- [Work to complete]:
In which lines of the data does the string "StackOrder" appear? Copy every one.

(Items listed in a dataset)
=====

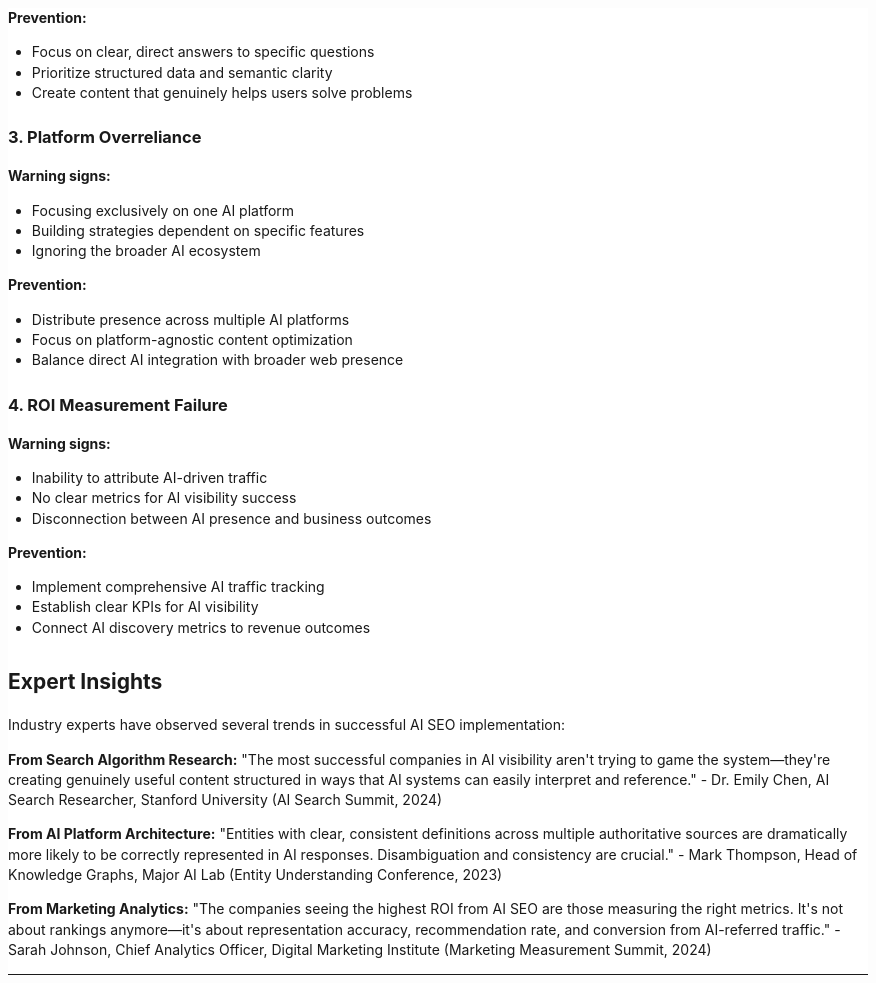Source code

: **Prevention:**

- Focus on clear, direct answers to specific questions
- Prioritize structured data and semantic clarity
- Create content that genuinely helps users solve problems

### 3. Platform Overreliance

**Warning signs:**

- Focusing exclusively on one AI platform
- Building strategies dependent on specific features
- Ignoring the broader AI ecosystem

**Prevention:**

- Distribute presence across multiple AI platforms
- Focus on platform-agnostic content optimization
- Balance direct AI integration with broader web presence

### 4. ROI Measurement Failure

**Warning signs:**

- Inability to attribute AI-driven traffic
- No clear metrics for AI visibility success
- Disconnection between AI presence and business outcomes

**Prevention:**

- Implement comprehensive AI traffic tracking
- Establish clear KPIs for AI visibility
- Connect AI discovery metrics to revenue outcomes

## Expert Insights

Industry experts have observed several trends in successful AI SEO implementation:

**From Search Algorithm Research:**
"The most successful companies in AI visibility aren't trying to game the system—they're creating genuinely useful content structured in ways that AI systems can easily interpret and reference." - Dr. Emily Chen, AI Search Researcher, Stanford University (AI Search Summit, 2024)

**From AI Platform Architecture:**
"Entities with clear, consistent definitions across multiple authoritative sources are dramatically more likely to be correctly represented in AI responses. Disambiguation and consistency are crucial." - Mark Thompson, Head of Knowledge Graphs, Major AI Lab (Entity Understanding Conference, 2023)

**From Marketing Analytics:**
"The companies seeing the highest ROI from AI SEO are those measuring the right metrics. It's not about rankings anymore—it's about representation accuracy, recommendation rate, and conversion from AI-referred traffic." - Sarah Johnson, Chief Analytics Officer, Digital Marketing Institute (Marketing Measurement Summit, 2024)

---
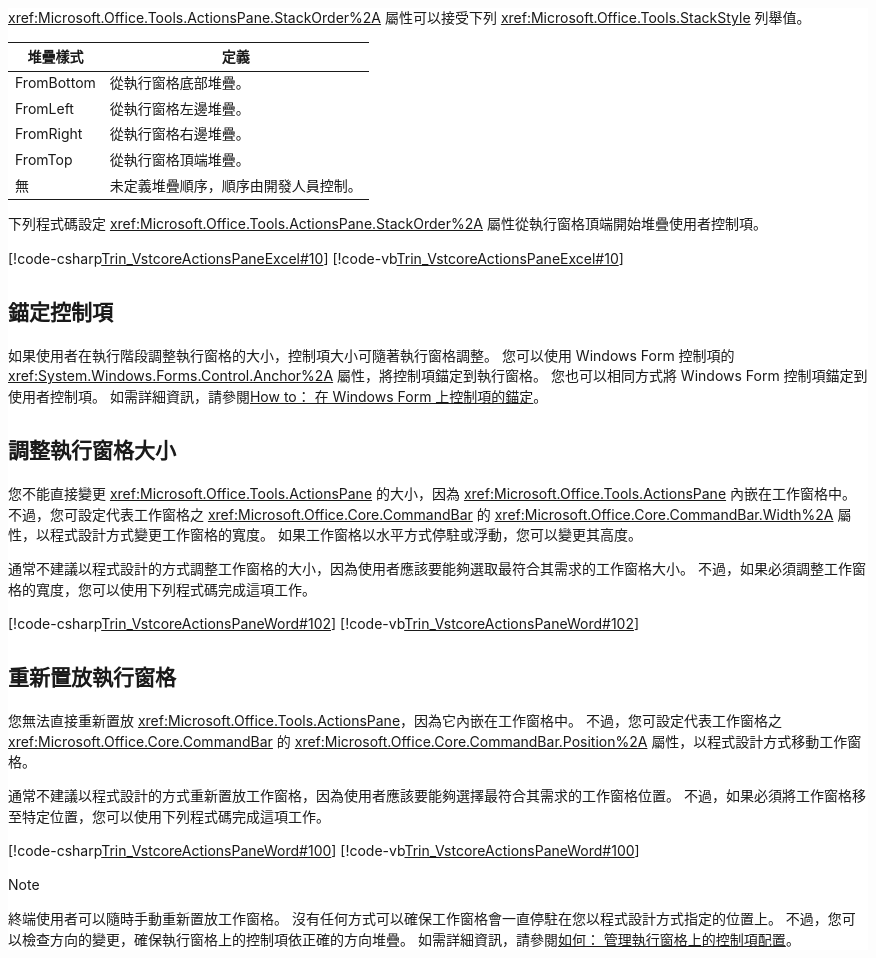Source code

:  <xref:Microsoft.Office.Tools.ActionsPane.StackOrder%2A> 屬性可以接受下列 <xref:Microsoft.Office.Tools.StackStyle> 列舉值。  

|堆疊樣式|定義|  
|--------------------|----------------|  
|FromBottom|從執行窗格底部堆疊。|  
|FromLeft|從執行窗格左邊堆疊。|  
|FromRight|從執行窗格右邊堆疊。|  
|FromTop|從執行窗格頂端堆疊。|  
|無|未定義堆疊順序，順序由開發人員控制。|  

 下列程式碼設定 <xref:Microsoft.Office.Tools.ActionsPane.StackOrder%2A> 屬性從執行窗格頂端開始堆疊使用者控制項。  

 [!code-csharp[Trin_VstcoreActionsPaneExcel#10](../vsto/codesnippet/CSharp/Trin_VstcoreActionsPaneExcelCS/ThisWorkbook.cs#10)]
 [!code-vb[Trin_VstcoreActionsPaneExcel#10](../vsto/codesnippet/VisualBasic/Trin_VstcoreActionsPaneExcelVB/ThisWorkbook.vb#10)]  

## <a name="anchoring-controls"></a>錨定控制項  
 如果使用者在執行階段調整執行窗格的大小，控制項大小可隨著執行窗格調整。 您可以使用 Windows Form 控制項的 <xref:System.Windows.Forms.Control.Anchor%2A> 屬性，將控制項錨定到執行窗格。 您也可以相同方式將 Windows Form 控制項錨定到使用者控制項。 如需詳細資訊，請參閱[How to： 在 Windows Form 上控制項的錨定](/dotnet/framework/winforms/controls/how-to-anchor-controls-on-windows-forms)。  

## <a name="resizing-the-actions-pane"></a>調整執行窗格大小  
 您不能直接變更 <xref:Microsoft.Office.Tools.ActionsPane> 的大小，因為 <xref:Microsoft.Office.Tools.ActionsPane> 內嵌在工作窗格中。 不過，您可設定代表工作窗格之 <xref:Microsoft.Office.Core.CommandBar> 的 <xref:Microsoft.Office.Core.CommandBar.Width%2A> 屬性，以程式設計方式變更工作窗格的寬度。 如果工作窗格以水平方式停駐或浮動，您可以變更其高度。  

 通常不建議以程式設計的方式調整工作窗格的大小，因為使用者應該要能夠選取最符合其需求的工作窗格大小。 不過，如果必須調整工作窗格的寬度，您可以使用下列程式碼完成這項工作。  

 [!code-csharp[Trin_VstcoreActionsPaneWord#102](../vsto/codesnippet/CSharp/Trin_VstcoreActionsPaneWordCS/ThisDocument.cs#102)]
 [!code-vb[Trin_VstcoreActionsPaneWord#102](../vsto/codesnippet/VisualBasic/Trin_VstcoreActionsPaneWordVB/ThisDocument.vb#102)]  

## <a name="repositioning-the-actions-pane"></a>重新置放執行窗格  
 您無法直接重新置放 <xref:Microsoft.Office.Tools.ActionsPane>，因為它內嵌在工作窗格中。 不過，您可設定代表工作窗格之 <xref:Microsoft.Office.Core.CommandBar> 的 <xref:Microsoft.Office.Core.CommandBar.Position%2A> 屬性，以程式設計方式移動工作窗格。  

 通常不建議以程式設計的方式重新置放工作窗格，因為使用者應該要能夠選擇最符合其需求的工作窗格位置。 不過，如果必須將工作窗格移至特定位置，您可以使用下列程式碼完成這項工作。  

 [!code-csharp[Trin_VstcoreActionsPaneWord#100](../vsto/codesnippet/CSharp/Trin_VstcoreActionsPaneWordCS/ThisDocument.cs#100)]
 [!code-vb[Trin_VstcoreActionsPaneWord#100](../vsto/codesnippet/VisualBasic/Trin_VstcoreActionsPaneWordVB/ThisDocument.vb#100)]  

> [!NOTE]  
>  終端使用者可以隨時手動重新置放工作窗格。 沒有任何方式可以確保工作窗格會一直停駐在您以程式設計方式指定的位置上。 不過，您可以檢查方向的變更，確保執行窗格上的控制項依正確的方向堆疊。 如需詳細資訊，請參閱[如何： 管理執行窗格上的控制項配置](../vsto/how-to-manage-control-layout-on-actions-panes.md)。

=====

- [Exercise response]:
:  <xref:Microsoft.Office.Tools.ActionsPane.StackOrder%2A> 屬性可以接受下列 <xref:Microsoft.Office.Tools.StackStyle> 列舉值。  
 下列程式碼設定 <xref:Microsoft.Office.Tools.ActionsPane.StackOrder%2A> 屬性從執行窗格頂端開始堆疊使用者控制項。  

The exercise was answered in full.